Major indexes managed to post modest gains on Friday, capping a strong first half of 2019. Markets have recovered sharply since the worst levels of December 2018, and even though some fear that an economic slowdown might be ahead, there's considerable optimism that at least some of the challenges facing the global economy might ease up in the months to come. Yet among individual stocks, many companies still faced pressure from specific issues of their own. PG&E (NYSE:PCG), Pier 1 Imports (NYSE:PIR), and Sorrento Therapeutics (NASDAQ:SRNE) were among the worst performers. Here's why they did so poorly.

Will fire season hit PG&E again this year?

Shares of electric utility PG&E fell 4% as investors have once again gotten a reminder that the summer season in California will inevitably bring wildfires. Power lines have already gotten the blame in at least two fires in northern California, and others could follow as the season progresses. So far, this year's fires pale in comparison to the devastation wrought in past years, and investors have been optimistic that the utility's bankruptcy proceedings could help resolve some uncertainty. Yet the episodes show just how difficult it'll be to come up with a comprehensive solution to PG&E's liability problems -- especially if Mother Nature won't cooperate with more favorable weather conditions.

Several power lines and transformers on a clear day near sunset or sunrise.

Image source: Getty Images.

Pier 1 keeps sinking

Pier 1 Imports lost more ground on Friday, seeing its stock fall another 5% in the wake of difficult strategic moves to try to save the ailing retailer.
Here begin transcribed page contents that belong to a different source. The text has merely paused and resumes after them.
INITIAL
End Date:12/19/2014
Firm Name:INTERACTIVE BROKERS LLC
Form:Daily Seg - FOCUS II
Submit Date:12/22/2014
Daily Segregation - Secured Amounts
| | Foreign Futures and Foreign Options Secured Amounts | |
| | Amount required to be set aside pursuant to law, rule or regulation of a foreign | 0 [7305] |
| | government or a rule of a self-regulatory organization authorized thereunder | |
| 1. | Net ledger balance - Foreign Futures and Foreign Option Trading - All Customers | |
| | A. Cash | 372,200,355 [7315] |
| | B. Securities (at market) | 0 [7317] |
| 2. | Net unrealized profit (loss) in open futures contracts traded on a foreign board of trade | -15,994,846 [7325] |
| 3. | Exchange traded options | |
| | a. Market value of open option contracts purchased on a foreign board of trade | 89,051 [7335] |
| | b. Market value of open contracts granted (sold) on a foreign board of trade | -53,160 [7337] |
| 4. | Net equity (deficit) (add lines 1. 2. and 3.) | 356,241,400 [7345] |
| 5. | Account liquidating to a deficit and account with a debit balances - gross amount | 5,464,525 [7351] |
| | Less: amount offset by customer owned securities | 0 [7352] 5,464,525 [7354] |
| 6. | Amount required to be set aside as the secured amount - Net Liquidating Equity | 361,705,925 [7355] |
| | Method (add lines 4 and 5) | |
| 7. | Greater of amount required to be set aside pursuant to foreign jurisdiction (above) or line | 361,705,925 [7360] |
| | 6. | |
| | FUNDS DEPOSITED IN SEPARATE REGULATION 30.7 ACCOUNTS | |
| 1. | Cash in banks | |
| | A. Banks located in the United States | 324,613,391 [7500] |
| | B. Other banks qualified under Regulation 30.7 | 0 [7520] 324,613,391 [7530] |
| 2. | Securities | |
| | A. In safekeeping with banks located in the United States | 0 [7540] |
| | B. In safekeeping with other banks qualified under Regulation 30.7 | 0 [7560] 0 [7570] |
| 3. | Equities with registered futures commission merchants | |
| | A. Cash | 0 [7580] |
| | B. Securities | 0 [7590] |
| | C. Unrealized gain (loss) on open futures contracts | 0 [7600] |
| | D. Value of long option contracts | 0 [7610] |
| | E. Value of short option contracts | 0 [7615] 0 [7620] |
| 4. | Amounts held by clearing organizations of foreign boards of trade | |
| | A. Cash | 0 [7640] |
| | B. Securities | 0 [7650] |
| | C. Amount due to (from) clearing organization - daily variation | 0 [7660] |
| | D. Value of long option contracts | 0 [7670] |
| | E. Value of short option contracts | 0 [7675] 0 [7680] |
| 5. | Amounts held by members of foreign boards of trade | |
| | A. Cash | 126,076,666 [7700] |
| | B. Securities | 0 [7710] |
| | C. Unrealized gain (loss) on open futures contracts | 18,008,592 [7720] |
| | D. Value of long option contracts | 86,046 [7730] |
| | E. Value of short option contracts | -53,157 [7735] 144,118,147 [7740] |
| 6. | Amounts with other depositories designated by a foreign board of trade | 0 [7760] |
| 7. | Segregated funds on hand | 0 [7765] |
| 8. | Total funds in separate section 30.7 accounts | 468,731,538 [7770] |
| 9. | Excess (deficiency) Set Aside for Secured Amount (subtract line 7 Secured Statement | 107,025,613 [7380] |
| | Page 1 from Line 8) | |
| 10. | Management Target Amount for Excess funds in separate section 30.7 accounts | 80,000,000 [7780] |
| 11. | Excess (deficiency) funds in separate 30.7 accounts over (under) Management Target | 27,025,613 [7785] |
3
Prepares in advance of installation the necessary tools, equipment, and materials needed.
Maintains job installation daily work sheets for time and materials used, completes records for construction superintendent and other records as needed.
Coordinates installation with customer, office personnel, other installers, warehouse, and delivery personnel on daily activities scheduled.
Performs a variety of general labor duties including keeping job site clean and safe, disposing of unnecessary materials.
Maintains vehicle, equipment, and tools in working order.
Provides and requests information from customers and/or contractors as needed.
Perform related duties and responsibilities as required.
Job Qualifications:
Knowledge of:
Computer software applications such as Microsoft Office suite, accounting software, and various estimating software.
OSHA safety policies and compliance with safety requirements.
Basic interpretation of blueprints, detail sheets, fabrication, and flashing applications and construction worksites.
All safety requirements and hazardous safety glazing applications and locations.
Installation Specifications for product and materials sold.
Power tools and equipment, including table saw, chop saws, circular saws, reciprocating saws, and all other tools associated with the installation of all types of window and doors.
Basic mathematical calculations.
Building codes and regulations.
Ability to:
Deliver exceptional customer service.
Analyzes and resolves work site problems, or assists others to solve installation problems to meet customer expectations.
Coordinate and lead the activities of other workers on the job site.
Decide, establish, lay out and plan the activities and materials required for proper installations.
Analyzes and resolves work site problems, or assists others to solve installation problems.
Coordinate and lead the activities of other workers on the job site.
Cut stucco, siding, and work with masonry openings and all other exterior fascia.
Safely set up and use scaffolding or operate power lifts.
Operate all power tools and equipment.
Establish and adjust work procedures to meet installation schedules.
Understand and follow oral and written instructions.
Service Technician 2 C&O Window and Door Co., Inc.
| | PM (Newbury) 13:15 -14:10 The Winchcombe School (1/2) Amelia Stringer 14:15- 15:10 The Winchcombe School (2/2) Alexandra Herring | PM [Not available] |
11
Earlier this week, Pier 1 said that it would accelerate its planned closure of store locations, hoping to cut costs quickly enough to offset the big declines in same-store sales and large net losses that the home furnishings specialist has suffered. Pier 1's reverse stock split has thus far managed to keep it from having to deal with a New York Stock Exchange delisting, but the company will have to work hard to get its business moving in the right direction again.

Sorrento makes a cheap sale

Finally, shares of Sorrento Therapeutics plunged 21%. The biopharmaceutical company said that it had sold a combination of 8.33 million shares of stock along with three series of warrants to interested investors, with the entire package fetching $3 per share. The complicated transaction gives buyers the right to buy an extra share of Sorrento stock for $3.75 anytime between December 2019 and June 2029, as well as providing the opportunity to buy as many as two additional shares during set periods if certain conditions are met. The company expects to use the proceeds to work on its pipeline development, but as with past bouts of volatility, shareholders weren't pleased to see how low the pricing of the offering turned out to be.